I have no stats to prove this but I've said before that I've lost more sales to Google than I have to all my traditional book publishing competitors combined.  These days it's so easy to get the answer to a question via Google that many, many people (myself included) find what they need in the search results and frequently skip the book option.  Fair enough.  As I've also said before, Google, or any search engine, provides free solutions that are "good enough" and force us book publishers to justify the value proposition of our (non-free) products.

So who are my competitors?  Besides those book publishers noted above, I have to consider these as well:

  • Google and every other search engine that serves up pointers to answers
  • Message boards and other forums that provide experts and community assistance
  • How-to sites that are starting to offer more and more video

The other interesting note Kassia made in her post had to do with how "publishers don't sell books to readers."  She went on to say that "publishers sell books to distributors who sell books to bookstores who sell books to readers."  Many of us also sell directly to the stores, not just distributors, but her point is still valid.  Most publishers haven't established direct lines to customers for one of two reasons, sometimes both: Either they don't want to risk channel conflict with their retailer/distributor partners or they just don't have the resources to invest in direct-to-customer relationships.

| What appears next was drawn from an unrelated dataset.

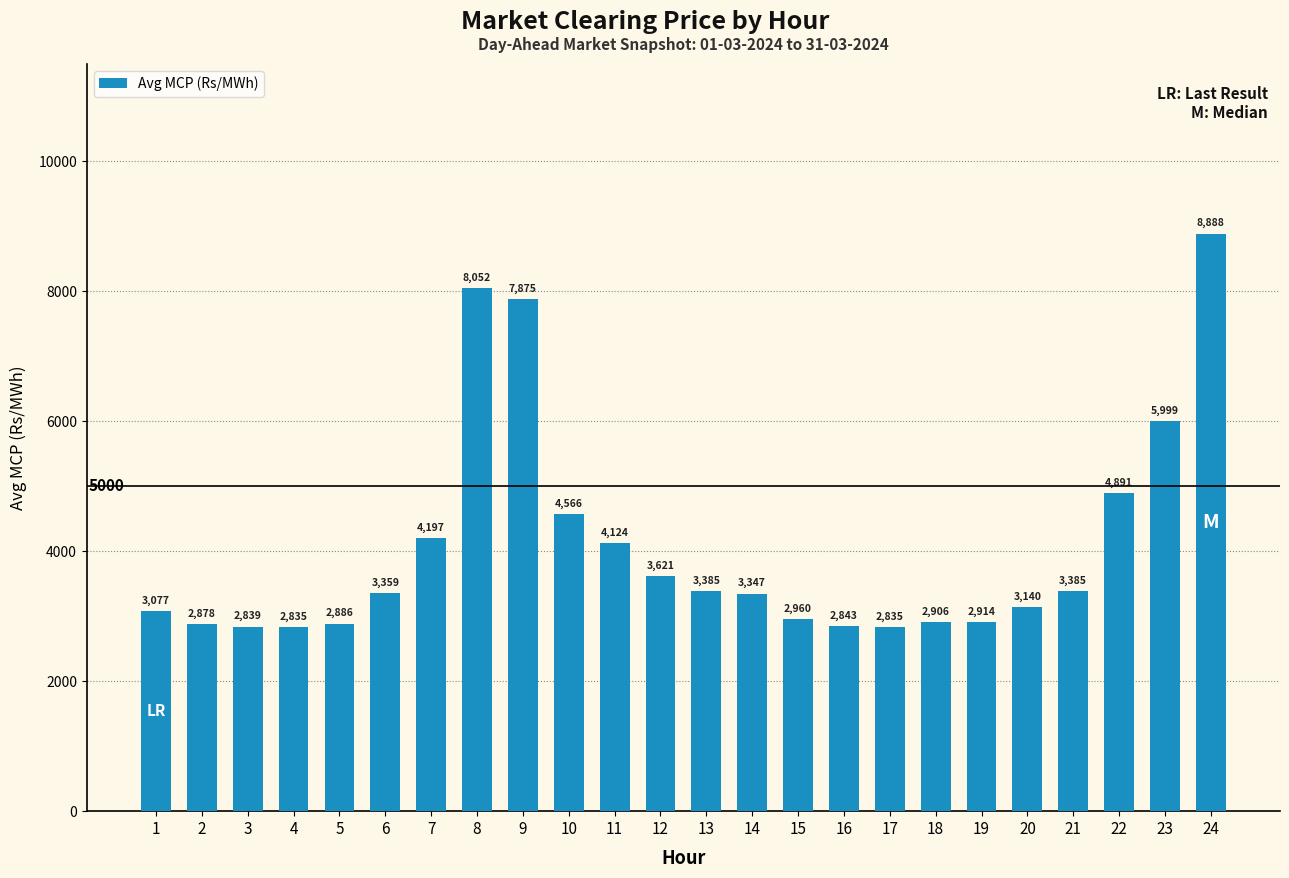

Does the chart contain any negative values?

No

This dynamic started to evolve several years ago and continues to evolve today.  I tend to think the publishers who will come out on top in the future will be the ones who figure out how to establish more ties to their customers, without upsetting the apple cart of retailers/distributors, of course.  It can be done and tools like social networks, blogs, online video and other e-content offerings will help pave the way.